In this tutorial, we’ll build an end-to-end machine learning pipeline using xorq expressions to predict the number of comments a Hacker News story will receive based on its title. The pipeline fetches live data, processes text, trains a model, and makes predictions - all expressed as a single composable expression.

Fetching Live Data

First, we create a function to fetch the latest stories from Hacker News:

def hackernews_stories():
    # Get most recent item ID
    latest_item = requests.get(
        "https://hacker-news.firebaseio.com/v0/maxitem.json"
    ).json()

    # Fetch the 1000 most recent items
    results = []
    scope = range(latest_item - 1000, latest_item)
    for item_id in scope:
        item = requests.get(
            f"https://hacker-news.firebaseio.com/v0/item/{item_id}.json"
        ).json()
        results.append(item)

    # Filter for valid stories
    df = pd.DataFrame(results)
    if len(df) > 0:
        df = df[df.type == "story"]
        df = df[~df.title.isna()]

    return pa.Table.from_pandas(df).to_reader()

We then load this data into xorq:

con = xo.connect()
t = con.read_record_batches(hackernews_stories())

Text Vectorization

To process the story titles, we use TF-IDF vectorization:

vectorizer = TfidfVectorizer()

@toolz.curry
def unbound_fit_transform(data, model):
    return model.fit_transform(data.to_pylist()).toarray()

@toolz.curry
def unbound_transform(data, model):
    return model.transform(data.to_pylist()).toarray()

These functions are wrapped as PyArrow UDFs so they can be used in expressions:

@ibis.udf.scalar.pyarrow
def fit_transform(title: dt.string) -> dt.Array(dt.float64):
    transformed = inner_fit_transform(title)
    return pa.array(transformed.tolist())

@ibis.udf.scalar.pyarrow
def transform(title: dt.string) -> dt.Array(dt.float64):
    transformed = inner_transform(title)
    return pa.array(transformed.tolist())
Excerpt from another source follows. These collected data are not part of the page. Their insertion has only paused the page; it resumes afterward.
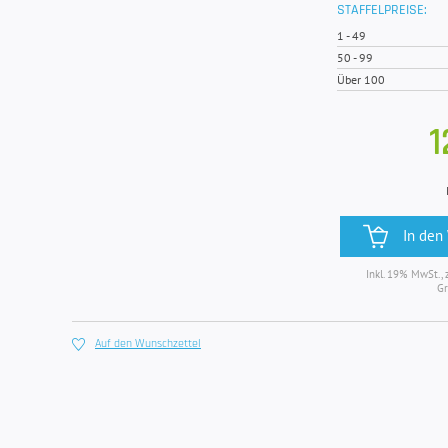
STAFFELPREISE:
1
-
49
50
-
99
Über 100
1
In den
Inkl. 19% MwSt., 
Gr
Auf den Wunschzettel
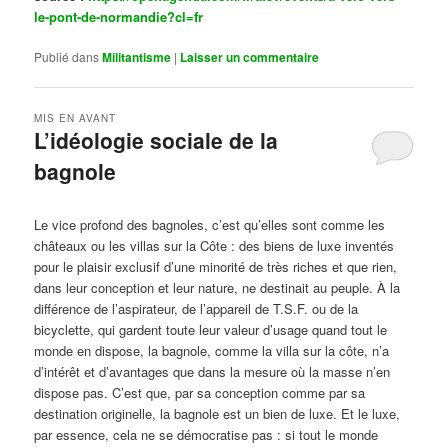
le-pont-de-normandie?cl=fr
Publié dans
Militantisme
|
Laisser un commentaire
MIS EN AVANT
L’idéologie sociale de la
bagnole
Publié le
octobre 14, 2024
par
Steph
Le vice profond des bagnoles, c’est qu’elles sont comme les
châteaux ou les villas sur la Côte : des biens de luxe inventés
pour le plaisir exclusif d’une minorité de très riches et que rien,
dans leur conception et leur nature, ne destinait au peuple. À la
différence de l’aspirateur, de l’appareil de T.S.F. ou de la
bicyclette, qui gardent toute leur valeur d’usage quand tout le
monde en dispose, la bagnole, comme la villa sur la côte, n’a
d’intérêt et d’avantages que dans la mesure où la masse n’en
dispose pas. C’est que, par sa conception comme par sa
destination originelle, la bagnole est un bien de luxe. Et le luxe,
par essence, cela ne se démocratise pas : si tout le monde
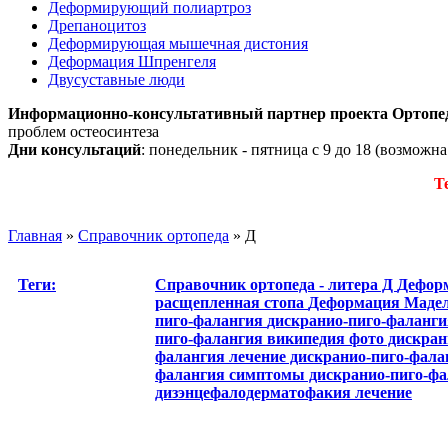
Деформирующий полиартроз
Дрепаноцитоз
Деформирующая мышечная дистония
Деформация Шпренгеля
Двусуставные люди
Информационно-консультативный партнер проекта Ортопе
проблем остеосинтеза
Дни консультаций
: понедельник - пятница с 9 до 18 (возможн
Т
Главная
»
Справочник ортопеда
»
Д
Теги:
Справочник ортопеда - литера Д
Дефор
расщепленная стопа
Деформация Маде
пиго-фалангия
дискранио-пиго-фаланг
пиго-фалангия википедия
фото дискра
фалангия
лечение дискранио-пиго-фала
фалангия
симптомы дискранио-пиго-ф
дизэнцефалодерматофакия лечение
Train/Test Split and Feature Transformation

We split our data while preserving uniqueness based on ID and title:

(train, test) = xo.train_test_splits(
    t,
    unique_key=("id", "title",),
    test_sizes=0.2,
)

And transform both sets using our vectorization UDFs:

transformed_train_data = train.select(
    title=fit_transform(train.title),
    descendants=train.descendants.fill_null(0)
)

transformed_test_data = test.select(
    title=transform(test.title),
    descendants=test.descendants.fill_null(0)
)

Model Training and Prediction

We define functions for training an XGBoost regressor and making predictions with it:

@toolz.curry
def train_xgboost_model(df, features, target, seed=0):
    X = pd.DataFrame(df[list(features)].squeeze().tolist())
    y = df[target]

    xgb_r = xgb.XGBRegressor(
        objective="reg:squarederror",
        eval_metric=mean_absolute_error,
        n_estimators=20,
        seed=seed
    )
    xgb_r.fit(X, y)
    return xgb_r

@toolz.curry
def predict_xgboost_model(df, model, features):
    X = pd.DataFrame(df[list(features)].squeeze().tolist())
    return model.predict(X)

Building the Pipeline Expression

Finally, we compose everything together into a single expressions, that works as a pipeline:

# Create model training UDAF
model_udaf = udf.agg.pandas_df(
    fn=toolz.compose(wrap_model(model_key=model_key), train_fn),
    schema=transformed_train_data.schema(),
    return_type=dt.binary,
    name=model_key,
)

# Create prediction UDF
predict_expr_udf = make_pandas_expr_udf(
    computed_kwargs_expr=model_udaf.on_expr(transformed_train_data),
    fn=predict_fn,
    schema=transformed_test_data[features].schema(),
    return_type=dt.float32,
    name=prediction_key,
)

# Create final expression
expr = transformed_test_data.mutate(
    predict_expr_udf.on_expr(transformed_test_data).name(prediction_key)
)

To run the pipeline and get predictions:

expr.execute()

The key advantage of this approach is that everything - from data fetching through prediction - is expressed as a single composable pipeline. xorq handles the execution details, optimization, and can even cache intermediate results.

This makes it easy to:

  • Update the pipeline with new data
  • Modify individual steps without rewriting the whole pipeline
  • Cache and reuse expensive computations
  • Execute different parts of the pipeline on different engines

This expression-based approach provides a clean, declarative way to build ML pipelines while maintaining the flexibility to use powerful ML libraries like scikit-learn and XGBoost.